Benefits of solar energy
- Solar energy systems are appropriate for use in almost every geographical area of the United States, especially those areas that receive large amounts of sunlight throughout the year. Even areas that have frequent rainy and cloudy days can still benefit from solar power.
- Sunshine, the fundamental component of solar power, is readily available in unlimited amounts. After installing solar components at your commercial facility, maintenance needs are few and the source of the system’s energy is free.
- Solar basics provide low-cost energy for your commercial facility. Monthly savings on electrical energy will be substantial, enough to let you recover the cost of a solar energy system through savings alone in just a few years.

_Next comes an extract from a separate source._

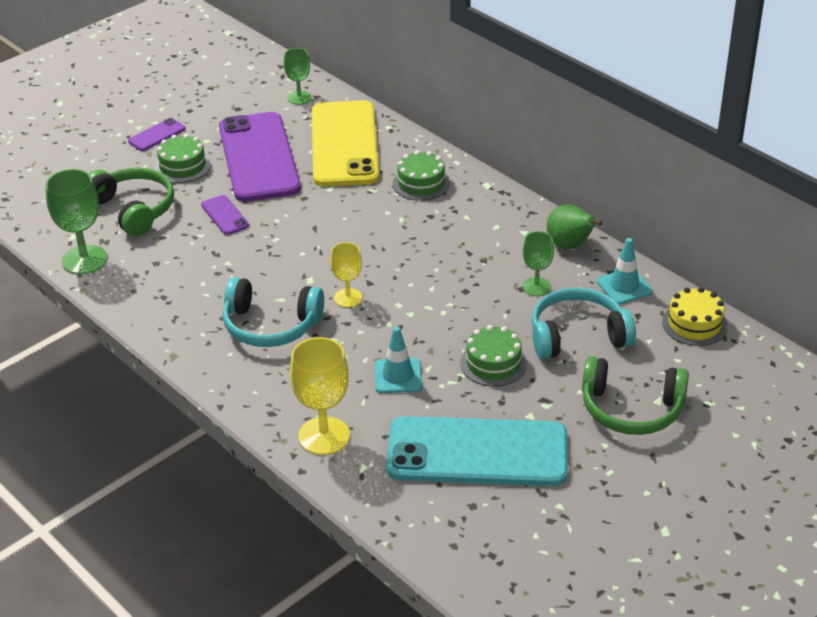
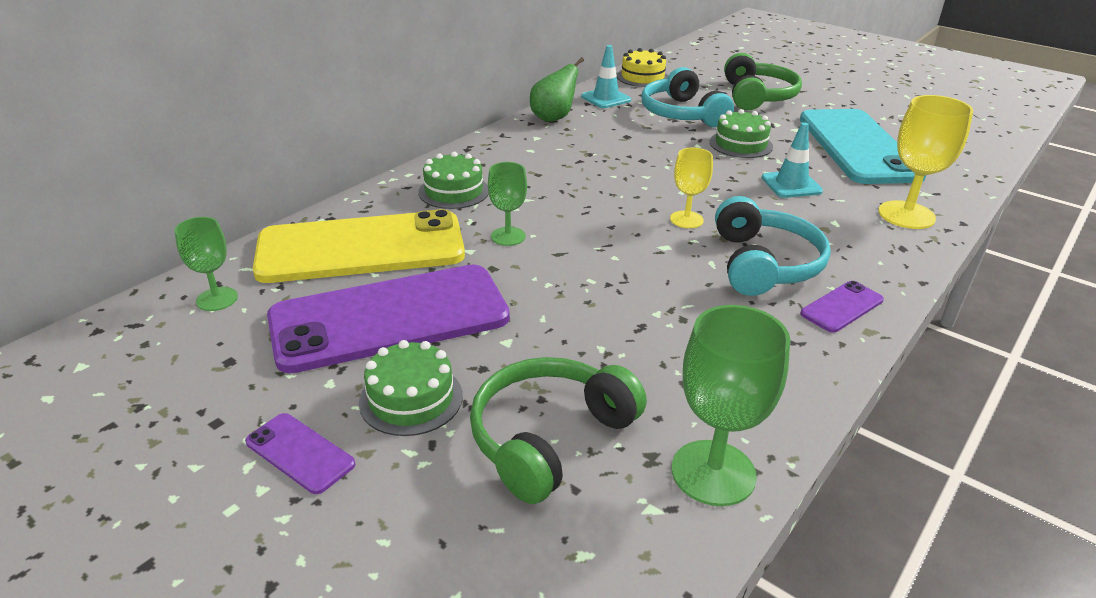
camera: 100 degrees left, 5 degrees down
(224, 215) = (547, 331): purple phone -> purple phone (842, 307)
(536, 287) = (622, 130): green goblet -> green goblet (508, 236)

- Solar power makes you less dependent on the local electrical grid for your energy needs. You won’t be affected by fluctuations in prices of electricity or fossil fuels. If your facility produces more energy than needed, the excess can be sold to the electric company.
- The use of solar power systems lowers stress on the local utility companies and, in the long run, helps reduce the pollution and environmental hazards associated with large-scale energy generation.

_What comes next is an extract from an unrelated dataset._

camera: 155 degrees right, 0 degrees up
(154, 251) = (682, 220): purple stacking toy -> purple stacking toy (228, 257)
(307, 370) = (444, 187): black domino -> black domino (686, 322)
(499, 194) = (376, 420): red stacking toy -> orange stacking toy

Solar basics and system function
In brief, here’s how a solar power system works to generate energy for your business facility:
- Solar panels are placed on the roof of your facility or on a nearby building or other structure. These panels contain the photovoltaic solar cells that absorb sunlight that gets converted to electrical energy.
- As sunshine falls on the panels, the solar cells convert the sunlight into DC (direct current) power.
- The DC power is transported to an inverter, a device that converts the DC power to AC (alternating current) power. AC power is the standard type of electricity used by most all homes, businesses and commercial facilities.
- AC power flow is monitored by an energy meter. The meter tracks power generation and usage. The meter can also handle the return of excess electricity to the power grid. In most cases, this extra power will be transferred to the electrical utility company and will produce a credit on your electric bill.
Keep in mind that factors such as local landscape, season, local weather and climate, and your geographic location can affect the efficiency of your solar power system. Take these solar basics into account when planning your solar installation.
Connection to the local power grid
Even if your solar power system produces plenty of energy, you’ll still need to maintain a connection to the local electrical power grid. This is necessary for two reasons:
- The connection to the grid is needed for sending excess energy to the electric company so that you receive proper payment or credits.
- Unless you have the proper equipment for storing any excess energy your solar system produces, you’ll need to maintain a connection to the electrical grid to ensure a supply of power at night or when your solar system cannot receive enough sunshine to produce power.
Comply with local codes and ordinances
When planning the installation of your solar power system, make sure the system will comply with all applicable codes and regulations, such as local building and electrical codes, utility service requirements, easements and other local ordinances. Contact your state energy office, local renewable energy organization or local building and construction officials for details on compliance.